Pero luego de dar un excelente primer tiempo contra Alemania, la Selección se quedó de nuevo en la orilla, cuando Arellano y Luis Hernández fallaron sendos goles, que ya estaban cantados. Aunque aún jugaban Matthaus y Klinsmann, ese equipo no era tan fuerte, como Davor Suker puso de manifiesto en cuartos de final.
Corea-Japón 2002 trajo de nueva cuenta a Italia en la fase de grupos, al que se le hizo un partido casi perfecto, aunque sólo se obtuvo el empate. Lo que siguió, sin embargo, es quizá mi recuerdo más doloroso como espectador de los mundiales, cuando la losa se hizo más que evidente.
La Selección avanzaba como primera de grupo y, con tres compinches de la preparatoria, nos alistábamos para el partido de octavos con un cartón de caguamas. Saboreábamos ya el posterior festejo en Las Tarascas. No nos habíamos acomodado cuando vino el primer gol. No tiene importancia, México remontará.
Un compañero de nombre bíblico se levantaba por otra cerveza cuando cayó el segundo gol de Estados Unidos, a veinticinco minutos del final. Ay, dolor. Óscar no dejaba de mover las manos y de mesarse los cabellos; Julio decía algo pero yo no podía ponerle atención.
Conmocionados, como las lombrices de tierra que se siguen moviendo y que acaso no saben que les han amputado casi la mitad de su cuerpo, el de bíblico apelativo se acercó a la tele, incrédulo, con ojos tontos, sin sentir el frío de la madrugada, sin creer lo que estaba diciendo el marcador.
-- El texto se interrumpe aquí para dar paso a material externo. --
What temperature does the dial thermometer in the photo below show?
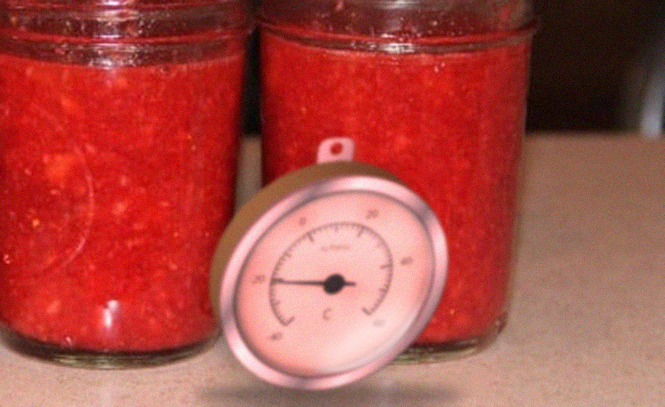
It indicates -20 °C
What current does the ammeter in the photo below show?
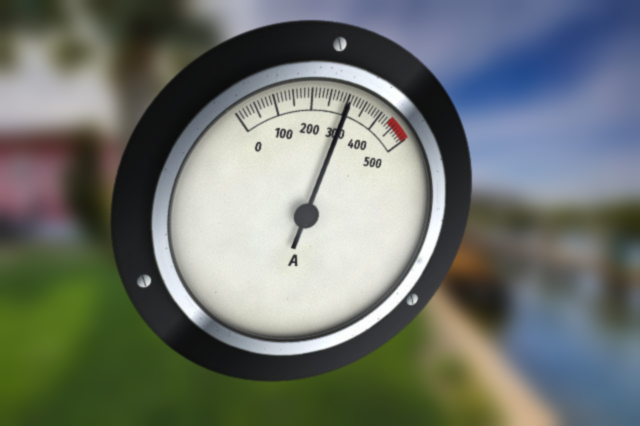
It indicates 300 A
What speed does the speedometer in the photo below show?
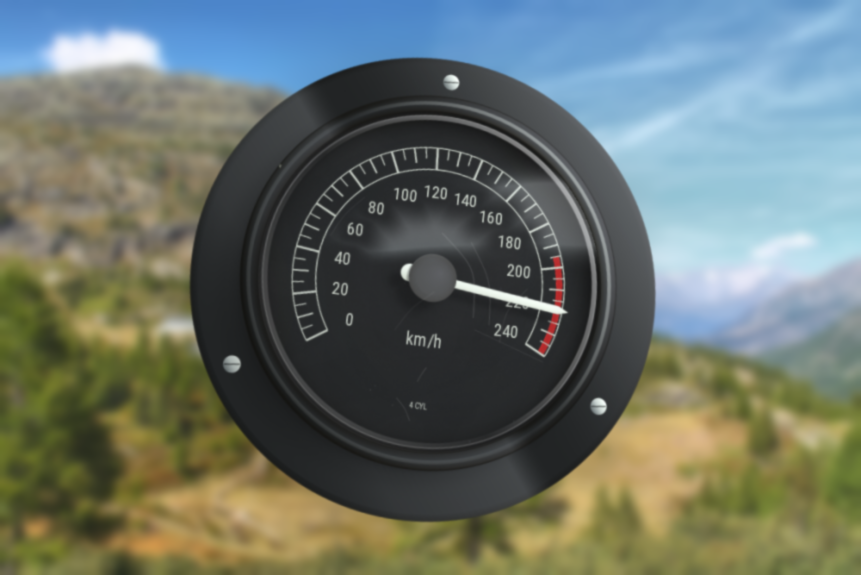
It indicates 220 km/h
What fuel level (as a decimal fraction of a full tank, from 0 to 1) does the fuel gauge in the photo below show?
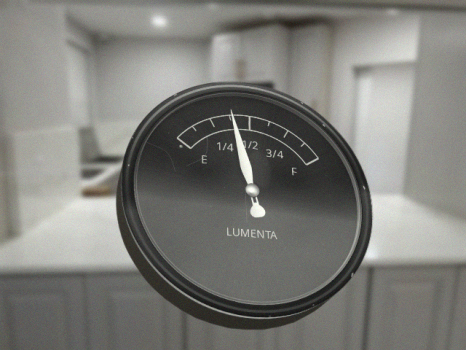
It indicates 0.375
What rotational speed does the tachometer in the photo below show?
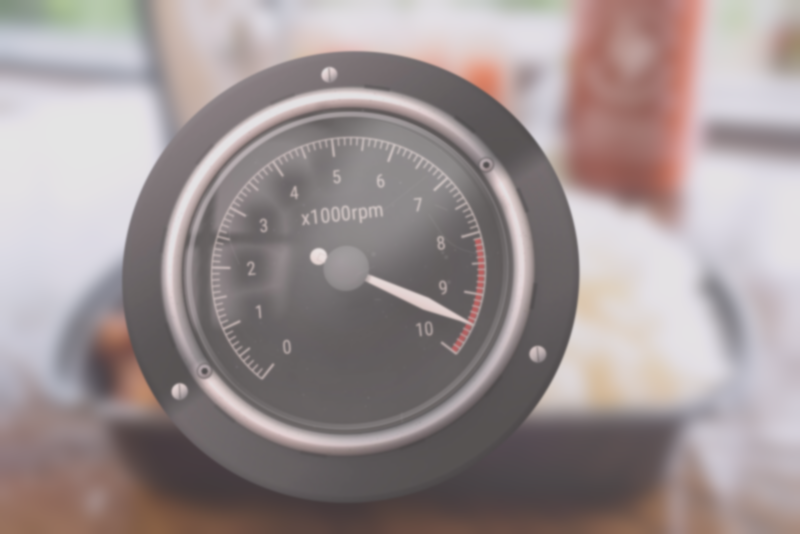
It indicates 9500 rpm
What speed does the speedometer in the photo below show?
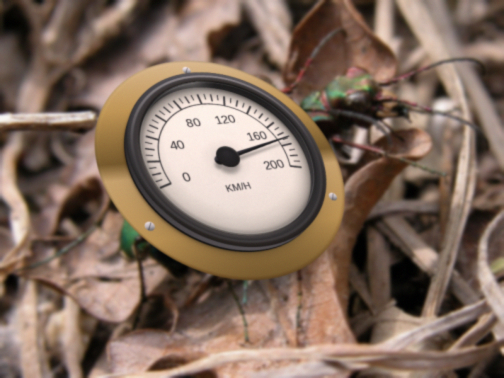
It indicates 175 km/h
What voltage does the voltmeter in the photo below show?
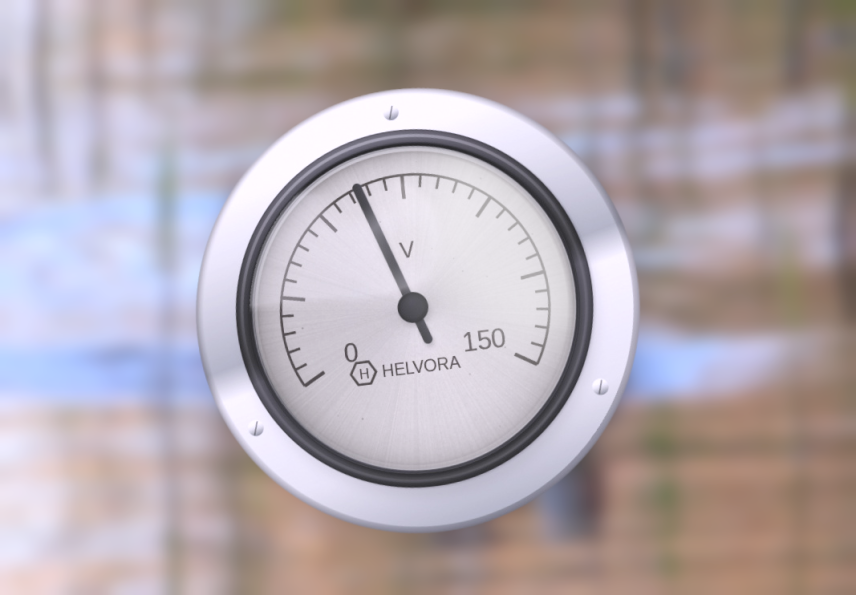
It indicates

Todavía se atrevió a preguntar aquel muchacho pizpireto al que después se le ocurriría estudiar filosofía en la facultad: “¿Entonces ya no vamos a ir a Las Tarascas?”. Ni siquiera nos terminamos las caguamas. México había hecho lo peor que podía: había tenido la desfachatez de caer ante Estados Unidos por 2-0.
Un golazo de Maxi Rodríguez reavivó el límite mexicano en Alemania 2006, otra vez en octavos, luego de haber hecho una primera fase mediana y, de nueva cuenta, en Sudáfrica 2010, México fue apeado por la albiceleste por 3-1. Esa vez no metió ni las manos.
El no era penal de Brasil 2014, en octavos de final contra Holanda, aún resuena de manera inmediata en la memoria de los connacionales, pero ya no me tomó por sorpresa. Para qué más explicaciones.
A mis 34 años, después del primer tiempo contra Alemania, cometí el peor error, ése que no se había suscitado desde 2006: volver a creer que México podía avanzar más allá del quinto partido; que quinto partido ni qué diablos: ceder a la tentación y a las voces ilusionadas en todas partes, que afirmaban que la Selección podía ser campeona.
¿Y por qué no? Así comenzaron en 2005 los pupilos de Jesús Ramírez en el Mundial Sub 17. Por fortuna, México se fue poco a poco, y no de golpe, como en otros octavos de final, en los que se podía decir: la Selección jugó como nunca y perdió como siempre.
Contra Corea del Sur, no se jugó muy bien, pero se ganó; contra Suecia no se entendió nada. Así que el resultado con Brasil, en el que ni siquiera puede enarbolarse la excusa del juego impecable y el marcador en contra, no fue sorpresivo. Era algo que ya se esperaba. La losa sigue pesando.
Pero en el caso de España, con el Real Madrid monoseando a su selección dos días antes del arranque del Mundial, con la sucesiva destitución de su técnico, con un equipo conformado para alzar la copa, con el bateador emergente Fernando Hierro apostando contracorriente a lo que los hizo campeones, dejando a Iniesta y a Thiago Alcantara en la banca, también debe ser un trago difícil de pasar. Al menos, desde afuera, hace honor a lo que Valle-Inclán llamaba esperpento.